An appellate tribunal under the Information and Communication Technology Act 2006, will hear appeals against NDGA’s decisions. The tribunal will ensure that disputes are resolved transparently and in line with legal and procedural fairness, as per the new ordinance.
CROSS-BORDER DATA TRANSFER AND SOVEREIGNTY
As global data flows expand, the ordinance also sets conditions for cross-border data transfer. Personal information may be transferred outside Bangladesh only if the receiving country or organisation guarantees equivalent protection standards.
However, “equivalent protection” standards are not clearly stated in the new ordinance which is understandable as the tech world is rapidly changing and cybersecurity practices are changing alongside.
The cross-border measures are intended to make the tech giants accountable in processing data of Bangladeshi citizens as the country’s internet users and social media users are increasing at a steady pace. Transfers for law enforcement or international cooperation must take place under formal agreements.
This provision reflects Bangladesh’s effort to protect data sovereignty while enabling its integration into global digital trade networks.
IMPLEMENTATION TIMELINE
International organisations and banks will need time to adjust to the new compliance rules, so certain sections of the Personal Data Protection Ordinance 2025 will take effect 18 months after its official publication in the government gazette. During this transitional period, organisations will be expected to align their internal systems with the new law.
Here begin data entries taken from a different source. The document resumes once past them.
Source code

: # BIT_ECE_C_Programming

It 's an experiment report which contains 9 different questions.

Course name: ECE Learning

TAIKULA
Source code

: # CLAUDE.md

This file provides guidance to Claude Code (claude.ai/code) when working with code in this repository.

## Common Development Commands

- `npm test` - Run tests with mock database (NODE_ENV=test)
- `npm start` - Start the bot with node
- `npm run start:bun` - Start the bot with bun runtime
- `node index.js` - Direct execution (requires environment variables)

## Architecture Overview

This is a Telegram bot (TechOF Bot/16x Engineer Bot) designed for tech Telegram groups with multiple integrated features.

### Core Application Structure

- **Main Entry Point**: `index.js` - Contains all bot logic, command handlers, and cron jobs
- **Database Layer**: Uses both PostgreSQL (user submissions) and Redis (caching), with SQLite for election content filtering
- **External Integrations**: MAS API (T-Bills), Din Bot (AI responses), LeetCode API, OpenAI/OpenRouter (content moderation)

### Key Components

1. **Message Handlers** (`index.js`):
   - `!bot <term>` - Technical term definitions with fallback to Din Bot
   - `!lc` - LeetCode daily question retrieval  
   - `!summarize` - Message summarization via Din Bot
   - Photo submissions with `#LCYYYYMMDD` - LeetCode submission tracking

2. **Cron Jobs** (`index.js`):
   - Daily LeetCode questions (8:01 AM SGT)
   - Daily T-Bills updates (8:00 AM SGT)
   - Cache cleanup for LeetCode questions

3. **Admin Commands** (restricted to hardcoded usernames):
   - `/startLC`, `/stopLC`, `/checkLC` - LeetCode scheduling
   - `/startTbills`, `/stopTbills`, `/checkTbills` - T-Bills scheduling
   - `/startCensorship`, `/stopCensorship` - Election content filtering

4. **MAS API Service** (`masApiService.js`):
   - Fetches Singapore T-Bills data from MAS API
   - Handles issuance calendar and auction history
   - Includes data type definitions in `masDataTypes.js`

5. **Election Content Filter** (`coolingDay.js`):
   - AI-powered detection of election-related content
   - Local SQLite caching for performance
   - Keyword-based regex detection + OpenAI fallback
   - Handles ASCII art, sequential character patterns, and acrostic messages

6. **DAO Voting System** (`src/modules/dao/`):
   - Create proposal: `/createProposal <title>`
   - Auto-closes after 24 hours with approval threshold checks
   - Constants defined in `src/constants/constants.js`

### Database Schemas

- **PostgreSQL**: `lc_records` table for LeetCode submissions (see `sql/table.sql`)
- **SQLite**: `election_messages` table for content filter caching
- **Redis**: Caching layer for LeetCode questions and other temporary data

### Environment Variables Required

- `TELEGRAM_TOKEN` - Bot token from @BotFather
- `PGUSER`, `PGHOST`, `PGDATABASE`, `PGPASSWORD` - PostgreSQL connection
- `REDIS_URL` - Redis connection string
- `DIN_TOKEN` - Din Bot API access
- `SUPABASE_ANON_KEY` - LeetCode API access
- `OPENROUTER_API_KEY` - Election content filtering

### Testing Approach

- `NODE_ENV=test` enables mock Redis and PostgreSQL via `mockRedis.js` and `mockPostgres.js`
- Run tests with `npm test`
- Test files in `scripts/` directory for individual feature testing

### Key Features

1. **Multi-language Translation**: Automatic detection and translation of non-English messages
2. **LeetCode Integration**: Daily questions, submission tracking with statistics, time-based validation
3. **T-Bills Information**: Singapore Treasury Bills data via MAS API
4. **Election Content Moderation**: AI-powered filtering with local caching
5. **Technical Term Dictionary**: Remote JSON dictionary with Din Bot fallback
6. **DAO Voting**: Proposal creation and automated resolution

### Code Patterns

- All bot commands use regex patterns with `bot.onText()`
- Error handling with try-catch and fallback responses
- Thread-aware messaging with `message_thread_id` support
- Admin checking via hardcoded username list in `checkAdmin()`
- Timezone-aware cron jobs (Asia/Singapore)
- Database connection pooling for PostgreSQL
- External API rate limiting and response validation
The NDGA will issue detailed regulations, compliance codes, and technical standards to support the transition. Companies and government agencies will need to review their consent mechanisms, appoint data protection officers, strengthen cybersecurity infrastructure, and train employees in responsible data handling.
Failure to comply after the grace period will lead to administrative fines, penalties, or other enforcement measures as prescribed by the authority.
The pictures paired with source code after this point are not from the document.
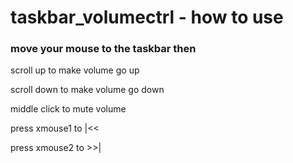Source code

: # taskbar_volumectrl - how to use
### move your mouse to the taskbar then

scroll up to make volume go up

scroll down to make volume go down

middle click to mute volume

press xmouse1 to |<<

press xmouse2 to >>|

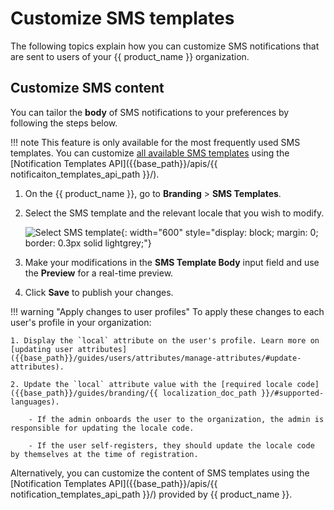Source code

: # Customize SMS templates

The following topics explain how you can customize SMS notifications that are sent to users of your {{ product_name }} organization.

## Customize SMS content

You can tailor the **body** of SMS notifications to your preferences by following the steps below.

!!! note
    This feature is only available for the most frequently used SMS templates. You can customize [all available SMS templates]({{base_path}}/references/sms-templates/) using the [Notification Templates API]({{base_path}}/apis/{{ notificaiton_templates_api_path }}/).

1. On the {{ product_name }}, go to **Branding** > **SMS Templates**.
2. Select the SMS template and the relevant locale that you wish to modify.

    ![Select SMS template]({{base_path}}/assets/img/guides/branding/select-sms-template.png){: width="600" style="display: block; margin: 0; border: 0.3px solid lightgrey;"}

3. Make your modifications in the **SMS Template Body** input field and use the **Preview** for a real-time preview.

4. Click **Save** to publish your changes.

!!! warning "Apply changes to user profiles"
    To apply these changes to each user's profile in your organization:

    1. Display the `local` attribute on the user's profile. Learn more on [updating user attributes]({{base_path}}/guides/users/attributes/manage-attributes/#update-attributes).

    2. Update the `local` attribute value with the [required locale code]({{base_path}}/guides/branding/{{ localization_doc_path }}/#supported-languages).

        - If the admin onboards the user to the organization, the admin is responsible for updating the locale code.

        - If the user self-registers, they should update the locale code by themselves at the time of registration.

Alternatively, you can customize the content of SMS templates using the [Notification Templates API]({{base_path}}/apis/{{ notification_templates_api_path }}/) provided by {{ product_name }}.
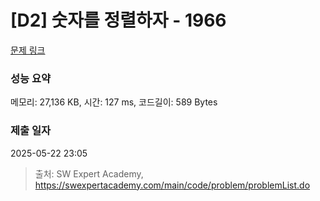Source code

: # [D2] 숫자를 정렬하자 - 1966 

[문제 링크](https://swexpertacademy.com/main/code/problem/problemDetail.do?contestProbId=AV5PrmyKAWEDFAUq) 

### 성능 요약

메모리: 27,136 KB, 시간: 127 ms, 코드길이: 589 Bytes

### 제출 일자

2025-05-22 23:05



> 출처: SW Expert Academy, https://swexpertacademy.com/main/code/problem/problemList.do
The ordinance makes little mention of artificial intelligence (AI) and algorithmic accountability which is expected to be presented with the AI policy scheduled to be published later this year.
SIGNIFICANCE AND EXPECTED IMPACT
The introduction of the Personal Data Protection Ordinance 2025 represents a turning point in Bangladesh’s approach to digital governance. It replaces fragmented practices with a unified, rights-based system that treats data privacy as a national and individual priority.
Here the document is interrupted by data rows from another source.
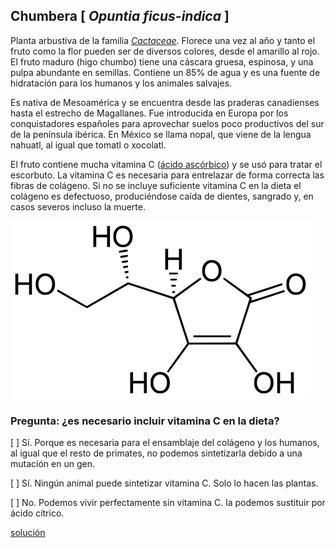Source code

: 
## Chumbera [ *Opuntia ficus-indica* ]

Planta arbustiva de la familia [*Cactaceae*](http://www.floraiberica.es/PHP/familias_lista_.php?familia=Cactaceae). 
Florece una vez al año y tanto el fruto como la flor pueden ser de diversos colores, desde el amarillo al rojo. El fruto maduro (higo chumbo) tiene una cáscara gruesa, espinosa, y una pulpa abundante en semillas. Contiene un 85% de agua y es una fuente de hidratación para los humanos y los animales salvajes.

Es nativa de Mesoamérica y se encuentra desde las praderas canadienses hasta el estrecho de Magallanes. Fue introducida en Europa por los conquistadores españoles para aprovechar suelos poco productivos del sur de la península ibérica. En México se llama nopal, que viene de la lengua nahuatl, al igual que tomatl o xocolatl.

El fruto contiene mucha vitamina C ([ácido ascórbico](https://es.wikipedia.org/wiki/%C3%81cido_asc%C3%B3rbico)) 
y se usó para tratar el escorbuto. La vitamina C es necesaria para entrelazar de forma correcta las fibras de colágeno. Si no se incluye suficiente vitamina C en la dieta el colágeno es defectuoso, produciéndose caída de dientes, sangrado y, en casos severos incluso la muerte.

![](./pics/acido_ascorbico.png)


### Pregunta: ¿es necesario incluir vitamina C en la dieta?

 [ ] Sí. Porque es necesaria para el ensamblaje del colágeno y los humanos, al igual que el resto de primates, no podemos sintetizarla debido a una mutación en un gen.

 [ ] Sí. Ningún animal puede sintetizar vitamina C. Solo lo hacen las plantas.

 [ ] No. Podemos vivir perfectamente sin vitamina C. la podemos sustituir por ácido cítrico.


[solución](./Opuntia_ficus-indica_solucion.md)
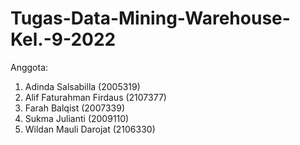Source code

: # Tugas-Data-Mining-Warehouse-Kel.-9-2022

Anggota:
1. Adinda Salsabilla (2005319)
2. Alif Faturahman Firdaus (2107377)
3. Farah Balqist (2007339)
4. Sukma Julianti (2009110)
5. Wildan Mauli Darojat (2106330)
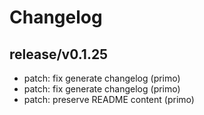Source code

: # Changelog

## release/v0.1.25
* patch: fix generate changelog (primo)
* patch: fix generate changelog (primo)
* patch: preserve README content (primo)
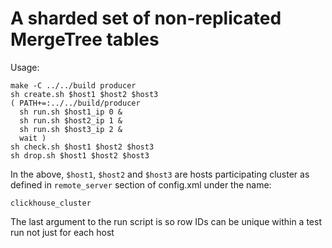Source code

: A sharded set of non-replicated MergeTree tables
================================================

Usage:

    make -C ../../build producer
    sh create.sh $host1 $host2 $host3
    ( PATH+=:../../build/producer
      sh run.sh $host1_ip 0 &
      sh run.sh $host2_ip 1 &
      sh run.sh $host3_ip 2 &
      wait )
    sh check.sh $host1 $host2 $host3
    sh drop.sh $host1 $host2 $host3

In the above, `$host1`, `$host2` and `$host3` are hosts participating cluster as
defined in `remote_server` section of config.xml under the name:

    clickhouse_cluster

The last argument to the run script is so row IDs can be unique within a test
run not just for each host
By creating a legal foundation for data accountability, the ordinance is expected to enhance public confidence in digital platforms, foster innovation, and attract international investment. It also positions Bangladesh alongside countries adopting comprehensive data protection laws, such as India, Singapore, and members of the European Union.
On paper, this is the most comprehensive privacy protection measures Bangladesh has ever attempted. But in practice, its success will depend on how effectively it is implemented, and whether the state can balance security interests with citizens’ rights to privacy.